*** Opening Information supplied ***

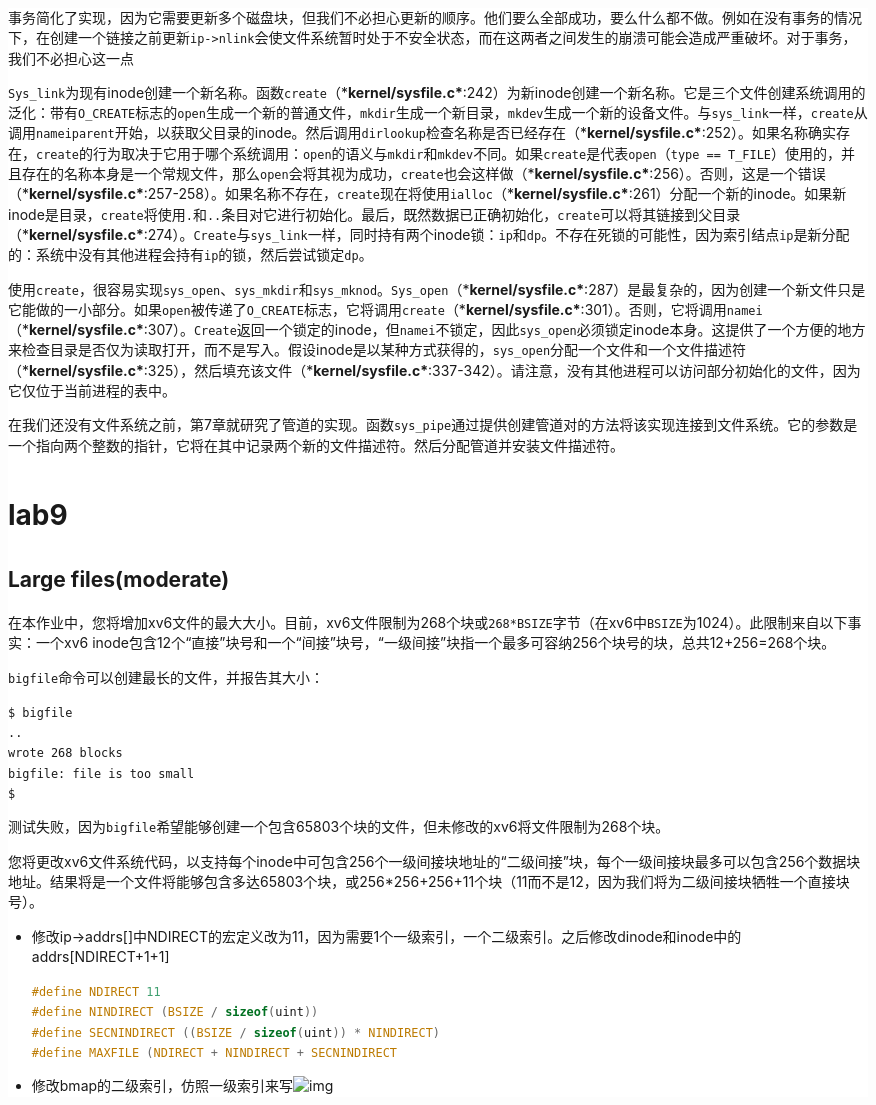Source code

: 事务简化了实现，因为它需要更新多个磁盘块，但我们不必担心更新的顺序。他们要么全部成功，要么什么都不做。例如在没有事务的情况下，在创建一个链接之前更新`ip->nlink`会使文件系统暂时处于不安全状态，而在这两者之间发生的崩溃可能会造成严重破坏。对于事务，我们不必担心这一点

`Sys_link`为现有inode创建一个新名称。函数`create`（***kernel/sysfile.c\***:242）为新inode创建一个新名称。它是三个文件创建系统调用的泛化：带有`O_CREATE`标志的`open`生成一个新的普通文件，`mkdir`生成一个新目录，`mkdev`生成一个新的设备文件。与`sys_link`一样，`create`从调用`nameiparent`开始，以获取父目录的inode。然后调用`dirlookup`检查名称是否已经存在（***kernel/sysfile.c\***:252）。如果名称确实存在，`create`的行为取决于它用于哪个系统调用：`open`的语义与`mkdir`和`mkdev`不同。如果`create`是代表`open`（`type == T_FILE`）使用的，并且存在的名称本身是一个常规文件，那么`open`会将其视为成功，`create`也会这样做（***kernel/sysfile.c\***:256）。否则，这是一个错误（***kernel/sysfile.c\***:257-258）。如果名称不存在，`create`现在将使用`ialloc`（***kernel/sysfile.c\***:261）分配一个新的inode。如果新inode是目录，`create`将使用`.`和`..`条目对它进行初始化。最后，既然数据已正确初始化，`create`可以将其链接到父目录（***kernel/sysfile.c\***:274）。`Create`与`sys_link`一样，同时持有两个inode锁：`ip`和`dp`。不存在死锁的可能性，因为索引结点`ip`是新分配的：系统中没有其他进程会持有`ip`的锁，然后尝试锁定`dp`。

使用`create`，很容易实现`sys_open`、`sys_mkdir`和`sys_mknod`。`Sys_open`（***kernel/sysfile.c\***:287）是最复杂的，因为创建一个新文件只是它能做的一小部分。如果`open`被传递了`O_CREATE`标志，它将调用`create`（***kernel/sysfile.c\***:301）。否则，它将调用`namei`（***kernel/sysfile.c\***:307）。`Create`返回一个锁定的inode，但`namei`不锁定，因此`sys_open`必须锁定inode本身。这提供了一个方便的地方来检查目录是否仅为读取打开，而不是写入。假设inode是以某种方式获得的，`sys_open`分配一个文件和一个文件描述符（***kernel/sysfile.c\***:325），然后填充该文件（***kernel/sysfile.c\***:337-342）。请注意，没有其他进程可以访问部分初始化的文件，因为它仅位于当前进程的表中。

在我们还没有文件系统之前，第7章就研究了管道的实现。函数`sys_pipe`通过提供创建管道对的方法将该实现连接到文件系统。它的参数是一个指向两个整数的指针，它将在其中记录两个新的文件描述符。然后分配管道并安装文件描述符。

# lab9

## Large files(moderate)

在本作业中，您将增加xv6文件的最大大小。目前，xv6文件限制为268个块或`268*BSIZE`字节（在xv6中`BSIZE`为1024）。此限制来自以下事实：一个xv6 inode包含12个“直接”块号和一个“间接”块号，“一级间接”块指一个最多可容纳256个块号的块，总共12+256=268个块。

`bigfile`命令可以创建最长的文件，并报告其大小：

```bash
$ bigfile
..
wrote 268 blocks
bigfile: file is too small
$
```

测试失败，因为`bigfile`希望能够创建一个包含65803个块的文件，但未修改的xv6将文件限制为268个块。

您将更改xv6文件系统代码，以支持每个inode中可包含256个一级间接块地址的“二级间接”块，每个一级间接块最多可以包含256个数据块地址。结果将是一个文件将能够包含多达65803个块，或256*256+256+11个块（11而不是12，因为我们将为二级间接块牺牲一个直接块号）。

- 修改ip->addrs[]中NDIRECT的宏定义改为11，因为需要1个一级索引，一个二级索引。之后修改dinode和inode中的addrs[NDIRECT+1+1]

  ```c
  #define NDIRECT 11
  #define NINDIRECT (BSIZE / sizeof(uint))
  #define SECNINDIRECT ((BSIZE / sizeof(uint)) * NINDIRECT)
  #define MAXFILE (NDIRECT + NINDIRECT + SECNINDIRECT
  ```

- 修改bmap的二级索引，仿照一级索引来写![img](https://jiejiesks.oss-cn-beijing.aliyuncs.com/Note/202310312132655.png)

*** Closing Information supplied ***

**The task**
Each line, from the beginning of the listing to the line bearing "## Large files(moderate)" inclusive, should be copied exactly; the pictures stay out.

**Result**
Source code

: 事务简化了实现，因为它需要更新多个磁盘块，但我们不必担心更新的顺序。他们要么全部成功，要么什么都不做。例如在没有事务的情况下，在创建一个链接之前更新`ip->nlink`会使文件系统暂时处于不安全状态，而在这两者之间发生的崩溃可能会造成严重破坏。对于事务，我们不必担心这一点

`Sys_link`为现有inode创建一个新名称。函数`create`（***kernel/sysfile.c\***:242）为新inode创建一个新名称。它是三个文件创建系统调用的泛化：带有`O_CREATE`标志的`open`生成一个新的普通文件，`mkdir`生成一个新目录，`mkdev`生成一个新的设备文件。与`sys_link`一样，`create`从调用`nameiparent`开始，以获取父目录的inode。然后调用`dirlookup`检查名称是否已经存在（***kernel/sysfile.c\***:252）。如果名称确实存在，`create`的行为取决于它用于哪个系统调用：`open`的语义与`mkdir`和`mkdev`不同。如果`create`是代表`open`（`type == T_FILE`）使用的，并且存在的名称本身是一个常规文件，那么`open`会将其视为成功，`create`也会这样做（***kernel/sysfile.c\***:256）。否则，这是一个错误（***kernel/sysfile.c\***:257-258）。如果名称不存在，`create`现在将使用`ialloc`（***kernel/sysfile.c\***:261）分配一个新的inode。如果新inode是目录，`create`将使用`.`和`..`条目对它进行初始化。最后，既然数据已正确初始化，`create`可以将其链接到父目录（***kernel/sysfile.c\***:274）。`Create`与`sys_link`一样，同时持有两个inode锁：`ip`和`dp`。不存在死锁的可能性，因为索引结点`ip`是新分配的：系统中没有其他进程会持有`ip`的锁，然后尝试锁定`dp`。

使用`create`，很容易实现`sys_open`、`sys_mkdir`和`sys_mknod`。`Sys_open`（***kernel/sysfile.c\***:287）是最复杂的，因为创建一个新文件只是它能做的一小部分。如果`open`被传递了`O_CREATE`标志，它将调用`create`（***kernel/sysfile.c\***:301）。否则，它将调用`namei`（***kernel/sysfile.c\***:307）。`Create`返回一个锁定的inode，但`namei`不锁定，因此`sys_open`必须锁定inode本身。这提供了一个方便的地方来检查目录是否仅为读取打开，而不是写入。假设inode是以某种方式获得的，`sys_open`分配一个文件和一个文件描述符（***kernel/sysfile.c\***:325），然后填充该文件（***kernel/sysfile.c\***:337-342）。请注意，没有其他进程可以访问部分初始化的文件，因为它仅位于当前进程的表中。

在我们还没有文件系统之前，第7章就研究了管道的实现。函数`sys_pipe`通过提供创建管道对的方法将该实现连接到文件系统。它的参数是一个指向两个整数的指针，它将在其中记录两个新的文件描述符。然后分配管道并安装文件描述符。

# lab9

## Large files(moderate)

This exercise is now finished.